Still, he says, NASA takes a conservative approach. “Anything that has had direct contact with Mars will be contained or sterilized before being released.said Clement. And Bell adds that he’s not worried about the possibility that Martian germs mixed in with the rocks could escape into the environment and cause problems or illnesses, “despite the fact that many sci-fi fans s ‘probably worry about it’.
“Not all life on Mars would be suitable for survival on Earth,” Bell explains, because it would have evolved in a distinct biosphere or environment suitable for life.. “We are talking about a completely different ecosystem, a completely different potential biosphere. And of course, we don’t know if there is or was a biosphere on Mars.” According to him, the main danger of rupture or leakage would be to contaminate the precious Martian samples with terrestrial material. That’s why the samples will likely need to be opened in high-tech facilities capable of replicating the environment and atmosphere of Mars, Bell says.
29-09-2021 NASA missions to Mars, clockwise from top left: Perseverance rover and Ingenuity helicopter, InSight lander, Odyssey orbiter, MAVEN orbiter, Curiosity rover and Mars Reconnaissance (NASA / JPL-CALTECH)

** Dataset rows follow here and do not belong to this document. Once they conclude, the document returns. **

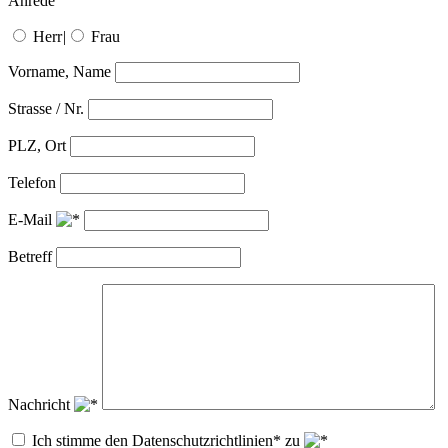
Anrede
Herr
|
Frau
Vorname, Name
Strasse / Nr.
PLZ, Ort
Telefon
E-Mail
Betreff
Nachricht
Ich stimme den Datenschutzrichtlinien* zu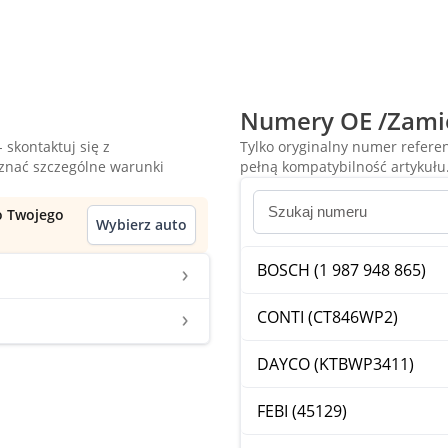
Numery OE /Zami
 skontaktuj się z
Tylko oryginalny numer refer
oznać szczególne warunki
pełną kompatybilność artykułu
do Twojego
Wybierz auto
BOSCH (1 987 948 865)
CONTI (CT846WP2)
DAYCO (KTBWP3411)
FEBI (45129)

Audience reaction to a special Mars delivery
Even though hehe surface of Mars is currently dry, very cold and bombarded with strong ultraviolet radiation, LSU’s Doran says it’s still possible that microbes could survive in sheltered cavities and holes or under dust. “The odds aren’t zero,” Doran said, though he thinks it’s “highly unlikely.” “We definitely need to take this position of protecting Earth, at least in the early missions, until we know what’s going on,” he said. One of the few efforts to find out what the public thinks of bringing home Martian rocks took place in the 1990s. This study found that “the public perception of biological risks associated with a Mars sample return mission is not considered high risk relative to other technological and environmental risks and hazards, such as nuclear technologies, food hazards and the depletion of the ozone layer”.
But public perceptions may be different now, in part because of the coronavirus pandemic, he said Daisy race one of the researchers involved in this study from the 1990s, who worked on planetary protection with the SETI Institute. “What we’re talking about is bringing it to Utah in a big desert, and then you pick it up and take it to another place, a lab,” Race says, noting that people will want to know where to go. find this lab.
Many details remain to be settled in the face of the prospect of a return to Earth of a Martian rock. That’s exciting for scientists like ASU’s Bell, who have been studying Mars for years. “I just want to see these things with my own eyes. We’ve been looking at this world through robotic eyes for so long, and I want to see that famous red dust. And I want to see inside some of these rocks and little grains that maybe formed in a watery environment 3 or 4 billion years ago.”